# Passage
"""

Closed scottyhq closed 1 year ago
Thanks for the report. Confirmed that I'm also seeing duplicates. We'll take a look.
I'll just add that perhaps I got the issue title wrong and this is restricted to certain STAC items in 2019... because we also noticed that if you omit the datetime
keyword altogether no duplicates are returned...
This should also be resolved by https://github.com/stac-utils/pgstac/pull/154, and rolled out to the Planetary Computer in the next week.
This has also been resolved in the latest release:
import pystac_client
import planetary_computer
import geopandas as gpd
stac_client = pystac_client.Client.open('https://planetarycomputer.microsoft.com/api/stac/v1',
modifier = planetary_computer.sign_inplace, #new!
)
search = stac_client.search(
collections = ['sentinel-1-rtc'],
bbox = [-121.68811311, 46.83262832, -120.19715332, 47.84592105],
datetime = '2019-01-01/2019-12-31',
limit=100, #default=100, max=1000
)
items = search.get_all_items()
print(f'Returned {len(items)} items')
gf = gpd.GeoDataFrame.from_features( items.to_dict(), crs='EPSG:4326')
gf['stac_ids'] = [item.id for item in items]
with gpd.pd.option_context('display.max_colwidth', None):
display(gf[gf.stac_ids.duplicated()]['stac_ids'])
# Returned 348 items
# Series([], Name: stac_ids, dtype: object)
Is it possible that the issue is still there?
The following is a reproducible example (tested several times with the same result).
There are duplicates with the following:
import pystac_client
import planetary_computer
import pandas as pd
catalog = pystac_client.Client.open(
"https://planetarycomputer.microsoft.com/api/stac/v1",
modifier=planetary_computer.sign_inplace,
)

"""

# Data
"""

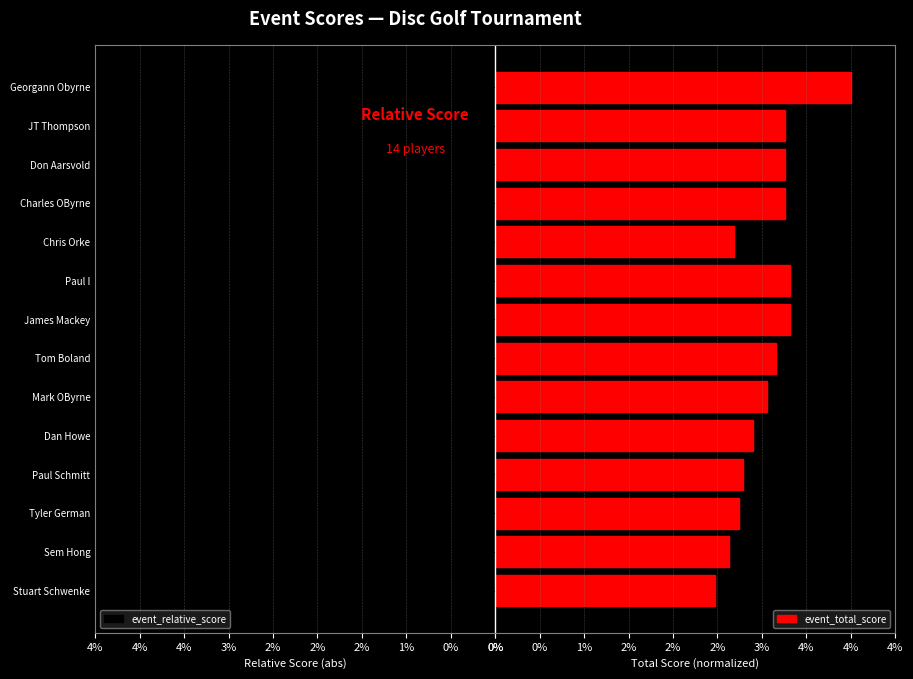

List the series in order of their overall mean, lowest first.

event_relative_score, event_total_score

"""

# Task list
1. Name every Python library that gets imported in the code of the thread about duplicate STAC search results. Count each library once.
2. Carry on the thread about duplicate STAC search results, starting right after its last line.

# Responses to the tasks
1. pystac_client, planetary_computer, geopandas, pandas

2.
bbox = [6.542560884238387, 47.90437963762056, 6.554888159664198, 47.909116654035785]
datetime='2020-01-01/2025-12-31'
cloud_nb=30
search = catalog.search(
collections=["sentinel-2-l2a"],
bbox=bbox,
datetime=datetime,
query={"eo:cloud_cover": {"lt": cloud_nb}},
sortby="datetime",
)
coll = search.item_collection()
print(pd.Series([i.id for i in coll]).duplicated().any())
# True
But not with:
search = catalog.search(
collections=["sentinel-2-l2a"],
bbox=bbox,
datetime=time_range,
query={"eo:cloud_cover": {"lt": cloud_nb}},
sortby="datetime",
limit=1000
)
coll = search.item_collection()
print(pd.Series([i.id for i in coll]).duplicated().any())
# False
The bug causing this specific issue should have been fixed. But it's possible you're running into a similar issue, which was reported at https://github.com/microsoft/PlanetaryComputer/issues/301 and is still unresolved.
You are right, commenting argument sortby="datetime"
returns no duplicates.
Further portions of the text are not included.